Qui a décroché l'interview cette interview de quatre heures de Denis Baupin, qui s'exprime pour la première fois depuis les accusations de harcèlement et agression sexuels portées à son encontre. "Je ne suis pas le DSK des verts. J'ai été jeté en pâture alors même que je n'ai fait l'objet d'aucune plainte", dit-il, laissant aussi entendre que tout cela n'est qu'un règlement de compte politique. Le député conteste tous les faits qui lui sont reprochés. "Embrasser quel'qun de force, ça n'a pas de sens pour moi, la non-violence est ancrée en moi, j'ai même été objecteur de conscience pendant deux ans", assure Denis Baupin.

Il revient aussi sur les fameux SMS salaces envoyés à une députée. "Je conteste totalement le contenu qui ne correspond ni à mon vocabulaire ni à mes fantasmes"; argue le député. Ces SMS je les ai retrouvés, il raconte une tout autre histoire, un jeu de séduction. Un peu plus loin, Denis Baupin reconnait avoir pu être lourdingue. "Je ne vais pas nier que j'ai longtemps été dans une forme de libertinage propre à la culture des écologistes. Avec l'âge, on finit par comprendre que des comportements peuvent inutilement blesser", peut-on lire. À la question : regrettez-vous d'avoir posé avec du rouge à lèvres pour la campagne, Denis Baupin répond par la négative et poursuit :  "J'assume, je suis opposé à toutes les violences faites aux femmes".

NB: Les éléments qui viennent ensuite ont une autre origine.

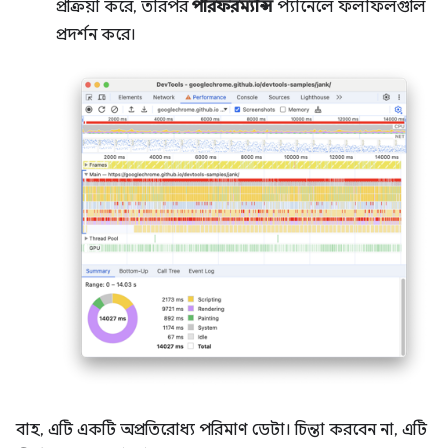
প্রক্রিয়া করে, তারপর
পারফরম্যান্স
প্যানেলে ফলাফলগুলি
প্রদর্শন করে।
বাহ, এটি একটি অপ্রতিরোধ্য পরিমাণ ডেটা। চিন্তা করবেন না, এটি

Raymond domenech ne supporte pas les bleus

L'ancien sélectionneur de l'Équipe de France pose ce mercredi 1er juin dans la presse, les bras croisés, le  visage fermé et cette phrase : "Je ne supporte pas les bleus". Bon sang de bois, après Éric Cantona, Jamel Debbouze et Karim Benzema dans la presse espagnole, il ne manquait plus que ça, comme le dit Le Parisien. Il faut juste lire en bas à gauche de l'image : "Vous aussi, devenez un adversaire des violences conjugales". Je ne supporte pas les bleus, bien plus efficace qu'un député vert avec du rouge à lèvres.